Sorting and Filtering in C# QuickStart Sample
Illustrates how to sort and filter data used for data analysis in C#.
This sample is also available in: Visual Basic, F#, IronPython.
Overview
This QuickStart sample demonstrates how to perform basic sorting and filtering operations on data frames in Numerics.NET.
The sample loads time series data from a CSV file containing Microsoft stock price information and shows how to:
- Extract strongly-typed vectors from data frame columns
- Filter data using different approaches:
- Selecting rows by specific keys
- Selecting rows within a date range
- Using boolean masks to filter based on conditions
- Combining filters with logical operations
- Finding nearest matches when working with time-based indices
- Sort data:
- Sorting entire data frames by column values
- Getting top/bottom values from vectors
The sample illustrates both simple and advanced filtering techniques, showing how to combine multiple conditions and work with time series data efficiently. It also demonstrates different ways to access and manipulate data frame contents using strongly-typed vectors.
The code
using System;
using Numerics.NET.Data.Text;
using Numerics.NET.DataAnalysis;
using Numerics.NET;
using Numerics.NET.Statistics;
using Index = Numerics.NET.DataAnalysis.Index;
using Range = Numerics.NET.Range;
// Illustrates sorting and filtering of data frames.
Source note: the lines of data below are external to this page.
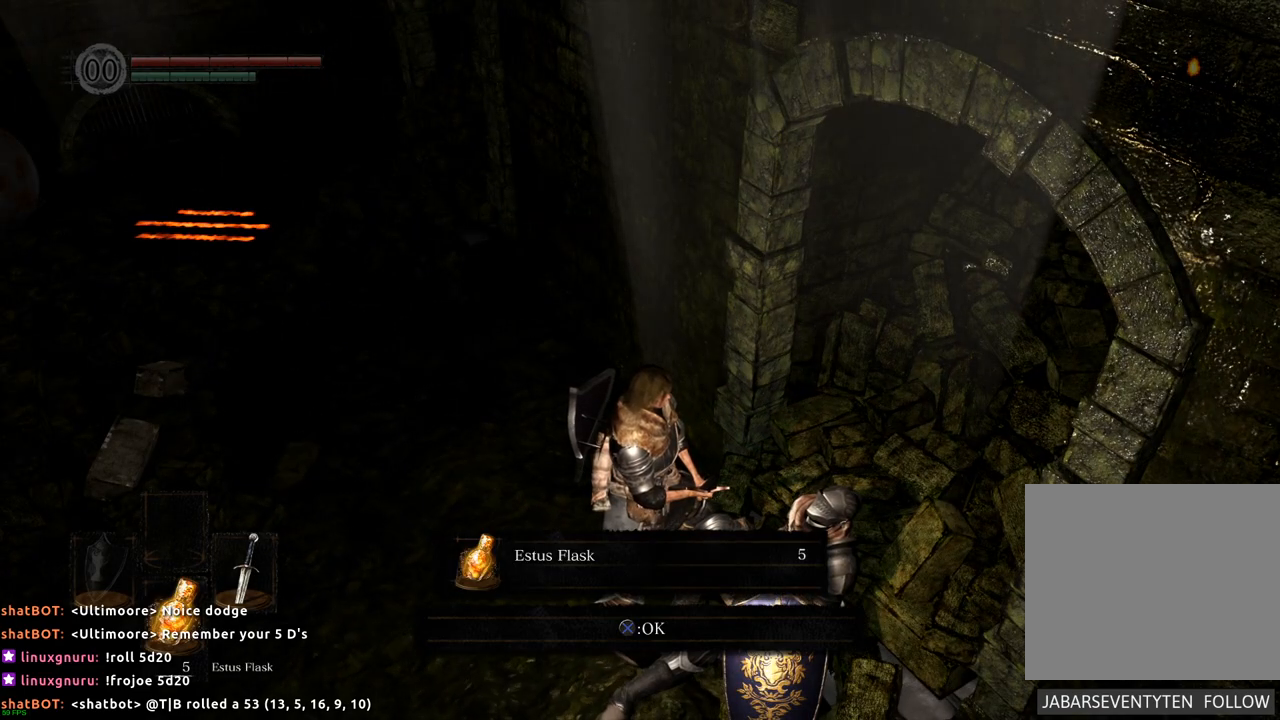
{"buttons": [], "left_stick": "center", "right_stick": "center", "events": []}
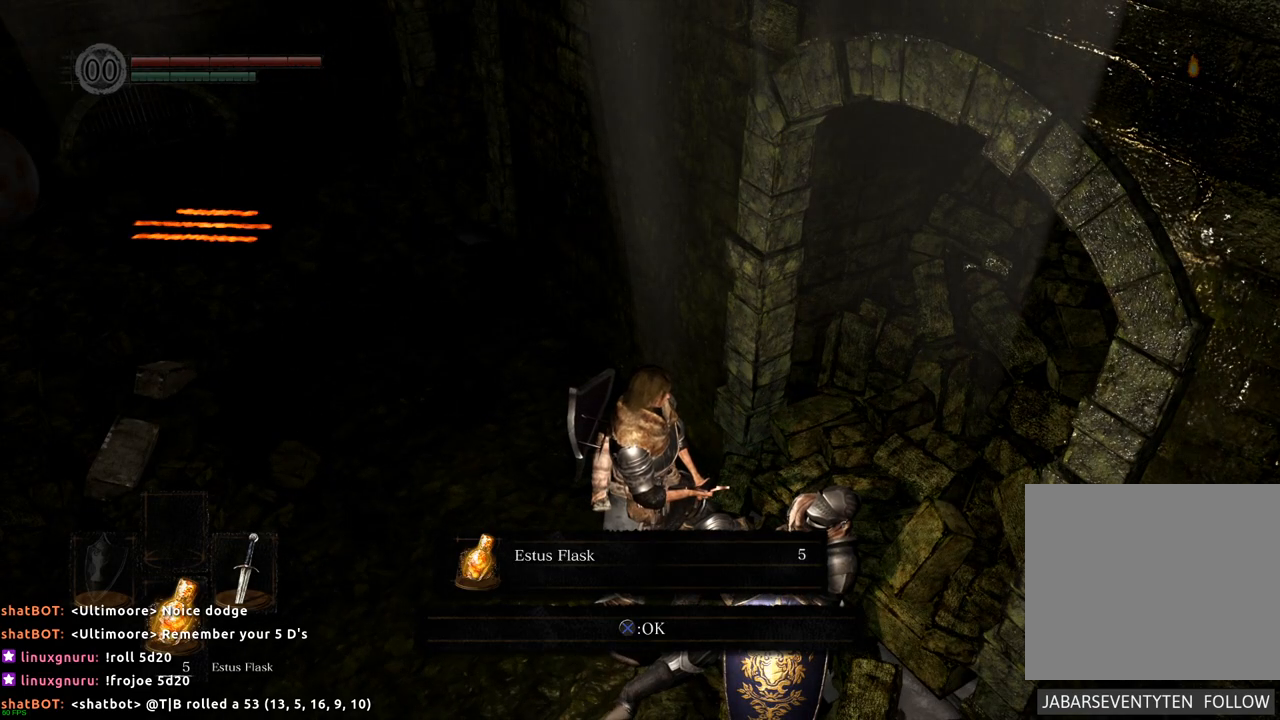
{"buttons": [], "left_stick": "center", "right_stick": "center", "events": []}
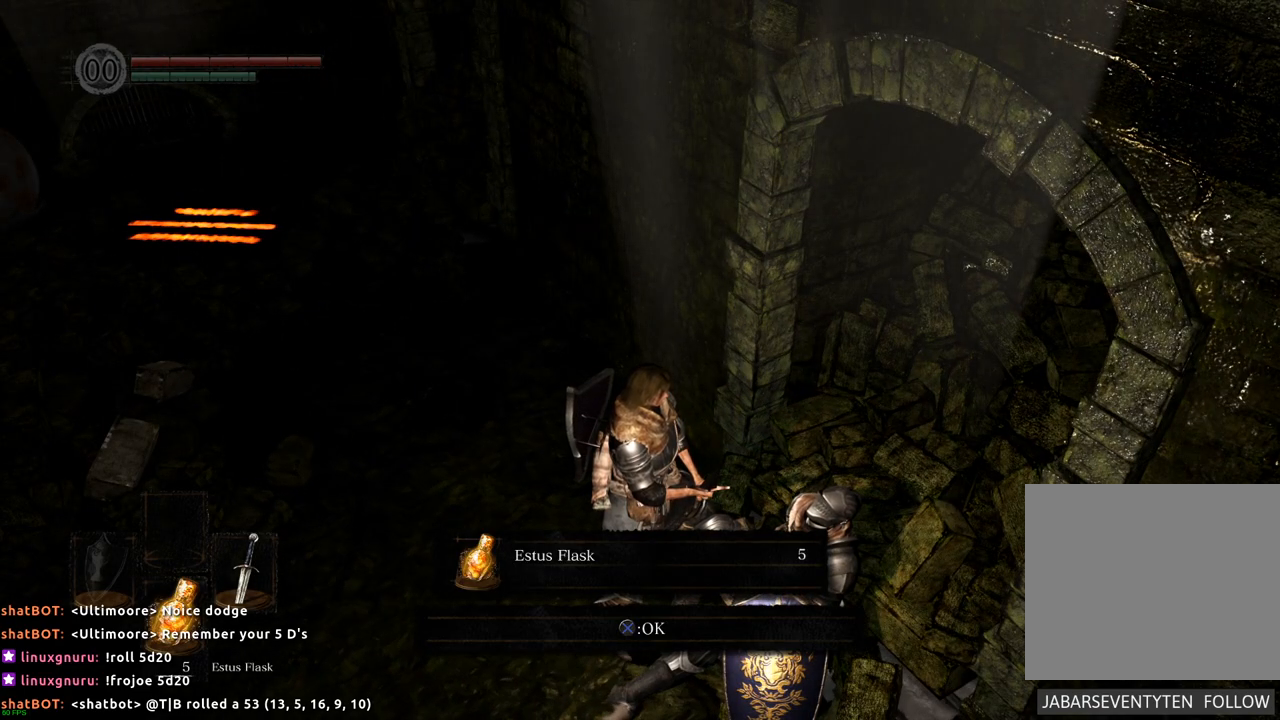
{"buttons": [], "left_stick": "center", "right_stick": "center", "events": []}
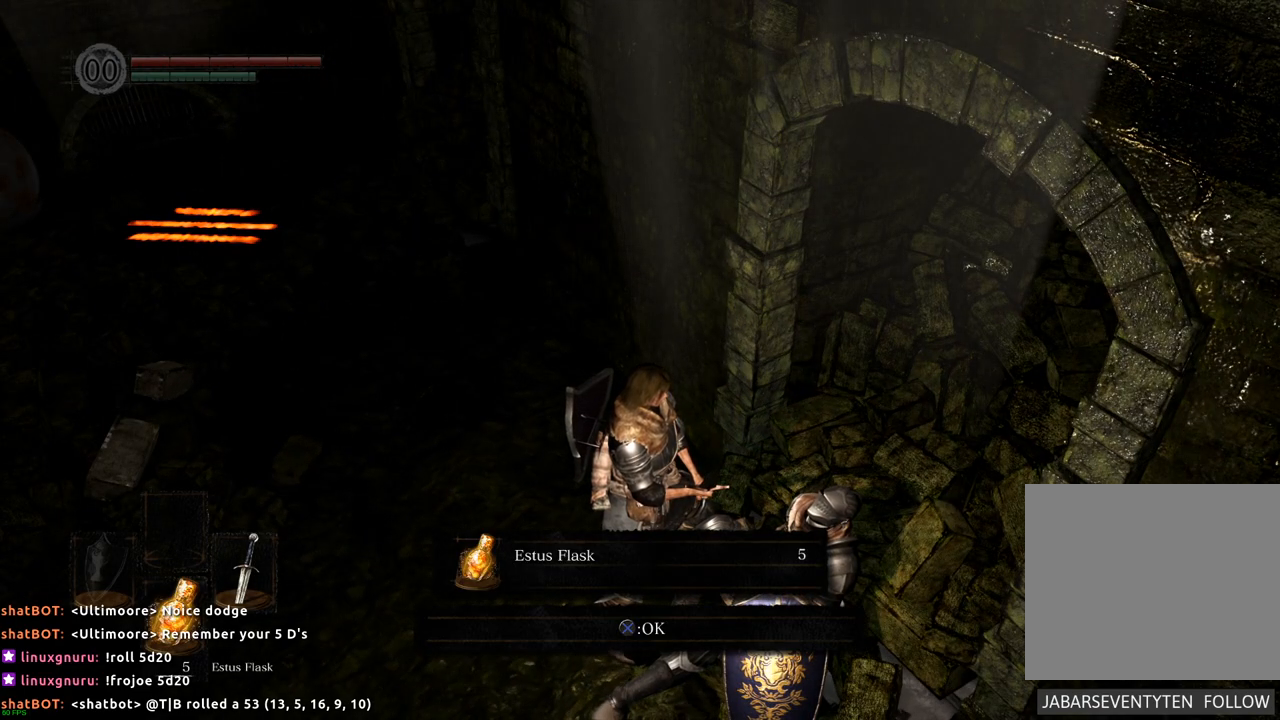
{"buttons": [], "left_stick": "center", "right_stick": "center", "events": []}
// The license is verified at runtime. We're using
// a 30 day trial key here. For more information, see
// https://numerics.net/trial-key
Numerics.NET.License.Verify("your-trial-key-here");
// We load the data into a data frame with a DateTime row index:
var timeSeries = DelimitedTextFile.ReadDataFrame<DateTime>(
@"..\..\..\..\Data\MicrosoftStock.csv", "Date");
var date = timeSeries.RowIndex;
// The following are all equivalent ways of getting
// a strongly typed vector from a data frame:
var open = timeSeries["Open"].As<double>();
var close = timeSeries.GetColumn("Close");
var high = timeSeries.GetColumn<double>("High");
var low = (Vector<double>)timeSeries["Low"];
var volume = timeSeries["Volume"].As<double>();
// Let's print some basic statistics for the full data set:
Console.WriteLine($"Total # observations: {timeSeries.RowCount}");
Console.WriteLine($"Average volume: {volume.Mean():F0}");
Console.WriteLine($"Total volume: {volume.Sum():F0}");
//
// Filtering
//
// Use the GetRows method to select subsets of rows.
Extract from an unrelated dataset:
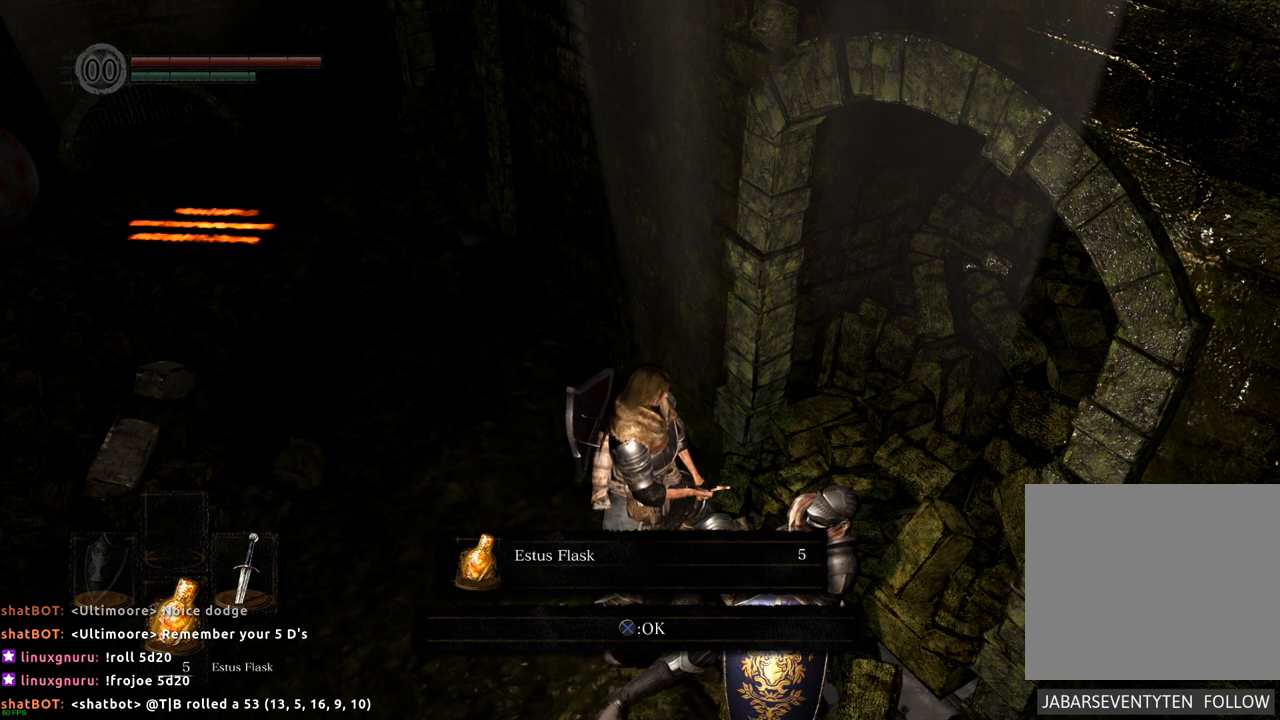
{"buttons": [], "left_stick": "center", "right_stick": "center", "events": [[50, "CROSS", "down"], [150, "CROSS", "up"]]}
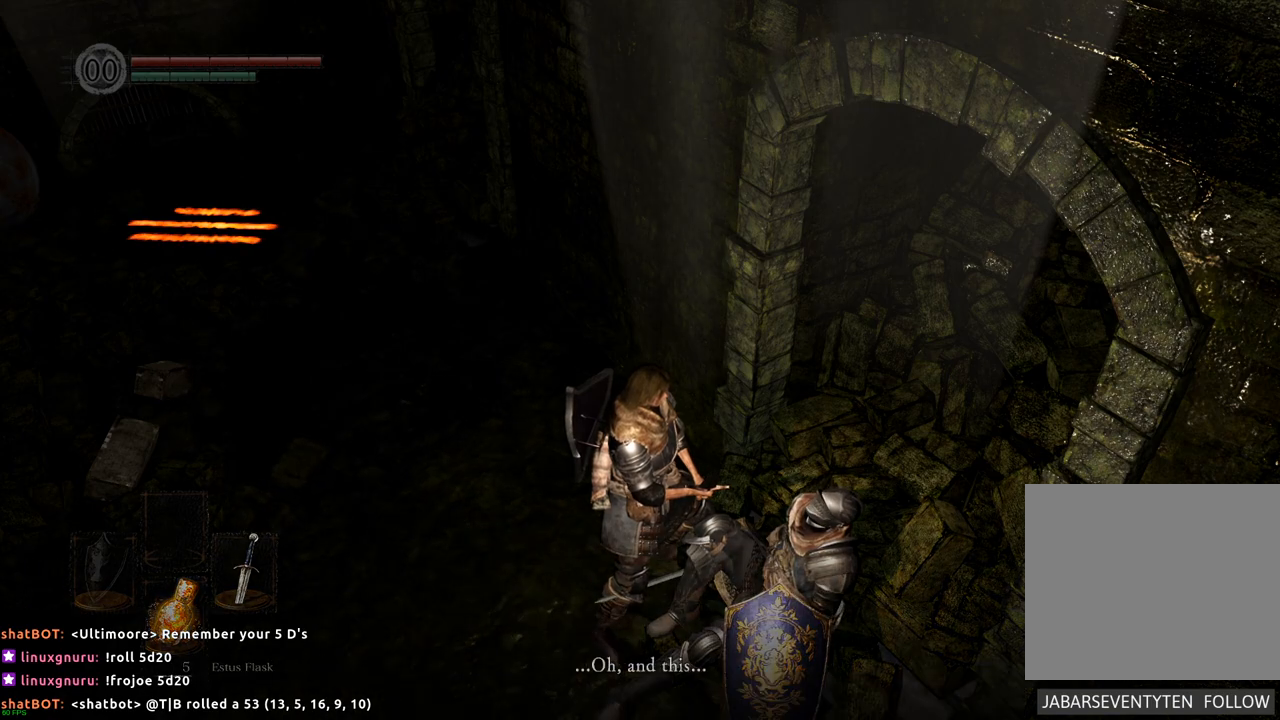
{"buttons": [], "left_stick": "center", "right_stick": "right", "events": [[467, "right_stick", "right"]]}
// You can use a sequence of keys:
var subset = timeSeries.GetRows(new[] {
new DateTime(2000,3,1), new DateTime(2000,3,2) });
// When the index is sorted, you can use a range:
subset = timeSeries.GetRows(
new DateTime(2000, 1, 1), new DateTime(2010, 1, 1));
// Another option is to use a boolean mask. Here we select
// observations where the close price was greater
// than the open price:
var filter = Vector.GreaterThan(close, open);
// Then we can use the GetRows method:
subset = timeSeries.GetRows(filter);
// Data is now filtered:
Console.WriteLine($"Filtered # observations: {subset.RowCount}");
// Masks can be combined using logical operations:
var volumeFilter = volume.Map(x => 200e+6 <= x && x < 300e+6);
Console.WriteLine($"Volume filtered #: {volumeFilter.CountTrue()}");
var intersection = Vector.And(volumeFilter, filter);
var union = Vector.Or(volumeFilter, filter);
var negation = Vector.Not(filter);
Console.WriteLine($"Combined filtered #: {intersection.CountTrue()}");
subset = timeSeries.GetRows(intersection);
// When the row index is ordered, it is possible
// to get the rows with the key nearest to the
// supplied keys:
var startDate = new DateTime(2001, 1, 1, 3, 0, 0);
var offsetDates = Index.CreateDateRange(startDate,
100, Recurrence.Daily);
subset = timeSeries.GetNearestRows(offsetDates, Direction.Forward);
//
// Sorting
//
// The simplest way to sort data is calling the Sort method
// with the name of the variable to sort on:
var sortedSeries = timeSeries.SortBy("High", SortOrder.Descending);
var sortedHigh = sortedSeries.GetColumn("High")[new Range(0, 4)];
Console.WriteLine("Largest 'High' values:");
Console.WriteLine(sortedHigh.ToString("F2"));
// If you just want the largest few items in a series,
// you can use the Top Or Bottom method
Console.WriteLine(high.Top(5).ToString("F2"));
Console.Write("Press any key to exit.");
Console.ReadLine();